I attend a lot of funerals, whether I’m paying my respects or serving as the officiant. Some funerals are awesome. You hear stories about the person who’s died, in such a way that even a stranger would come away feeling like they’ve lost a friend and the world is now lacking a spark of light. We’re given space to laugh, cry, and offer profound thanks.
Some funerals are awful. You may hear a load of theological reflection on death and what happens after, but scarce attention is paid to the life and legacy of the one we’re there to celebrate and remember. And then there are funerals where the preacher drones on about themselves. Ugh.
In seminary it was hammered into me and my classmates that a proper funeral service was a “witness to the resurrection.” So, our primary job as Christian clergy was to point out that death is not the end of our story. I believe that’s true, but it often meant the story of the person who’d died was of secondary importance.
In subsequent years of boots-on-the-ground ministry, I’ve determined what’s needed at funerals are fewer pearls of religious doctrine, and more substance about the person we’re mourning. Besides, there are only so many ways basic faith concepts can be told before people start surreptitiously glancing at their smartphones. Such things should certainly be expressed, but please. We get it already.
On the other hand, every individual is a spiritual being, I believe. And every life contains a wealth of stories.

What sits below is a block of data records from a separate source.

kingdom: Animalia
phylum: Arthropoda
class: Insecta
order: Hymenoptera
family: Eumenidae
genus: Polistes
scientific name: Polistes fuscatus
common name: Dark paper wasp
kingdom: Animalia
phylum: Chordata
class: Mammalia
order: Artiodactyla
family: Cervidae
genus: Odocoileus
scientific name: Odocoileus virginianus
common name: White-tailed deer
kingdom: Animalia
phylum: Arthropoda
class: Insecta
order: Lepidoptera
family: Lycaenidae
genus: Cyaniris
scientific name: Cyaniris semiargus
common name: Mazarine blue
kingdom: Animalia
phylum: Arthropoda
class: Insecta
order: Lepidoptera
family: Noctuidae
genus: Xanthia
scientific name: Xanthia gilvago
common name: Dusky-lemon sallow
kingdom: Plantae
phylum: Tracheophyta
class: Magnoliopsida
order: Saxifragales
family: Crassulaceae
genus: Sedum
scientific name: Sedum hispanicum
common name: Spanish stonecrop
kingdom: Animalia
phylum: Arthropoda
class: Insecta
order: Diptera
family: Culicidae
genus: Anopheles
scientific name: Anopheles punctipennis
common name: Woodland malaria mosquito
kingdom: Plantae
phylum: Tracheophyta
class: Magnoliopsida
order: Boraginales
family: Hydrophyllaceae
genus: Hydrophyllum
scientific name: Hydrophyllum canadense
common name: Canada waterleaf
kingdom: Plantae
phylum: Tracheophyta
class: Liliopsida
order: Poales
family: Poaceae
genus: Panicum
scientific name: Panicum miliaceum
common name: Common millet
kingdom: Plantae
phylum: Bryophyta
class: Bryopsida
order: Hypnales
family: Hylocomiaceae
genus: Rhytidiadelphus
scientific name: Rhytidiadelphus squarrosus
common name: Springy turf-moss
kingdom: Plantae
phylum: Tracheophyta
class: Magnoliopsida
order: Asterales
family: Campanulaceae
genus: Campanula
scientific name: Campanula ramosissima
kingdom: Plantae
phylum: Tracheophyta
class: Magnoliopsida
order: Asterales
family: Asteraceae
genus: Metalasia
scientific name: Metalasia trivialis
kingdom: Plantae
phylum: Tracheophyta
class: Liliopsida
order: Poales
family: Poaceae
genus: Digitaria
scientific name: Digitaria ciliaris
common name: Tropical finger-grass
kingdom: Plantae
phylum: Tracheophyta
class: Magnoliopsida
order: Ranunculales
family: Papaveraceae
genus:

When viewed as a whole, our lives form a narrative. Like any good book - or compelling movie or play - we all have a beginning, middle, and end. The arc of our tale is filled with growth, struggle, triumph, courage, persistence, defeat, redemption, loss, and love. There are funny, sad, compelling, magical threads that weave us together, and those are the sacred cords our memories grasp when we’re missing and giving thanks for a life.
The best funeral I ever attended was 18 years ago, for my first wife, Carol. I don’t recall anything the preacher said, although I’m sure it was lovely. What I needed to hear in that moment, and what has stuck with me like glue, were the friends who rose to bear witness to the positive difference made by Carol’s life. They expressed her impact and legacy by sharing stories. Their spoken words were paint-strokes portraying the essence of her life and faith in ways no sermon ever could. As I stumbled through a wilderness of pain and loss, those stories were stepping stones on my path of healing, that day and beyond.
If you’re ever called on to eulogize someone, don’t concern yourself with being religiously correct. Be honest. Don’t sugar-coat what everyone already knows that particular human being could’ve done better. No one lives a perfect life, or we’d never have the opportunity to grow. Mostly, share why that person mattered to you and continues to matter; what you learned from them, how they moved through the world, and what you’ll miss most about them.
That’s bearing witness. One day, someone will do the same for you and me. In the meantime, let’s make sure we have a really good story to tell.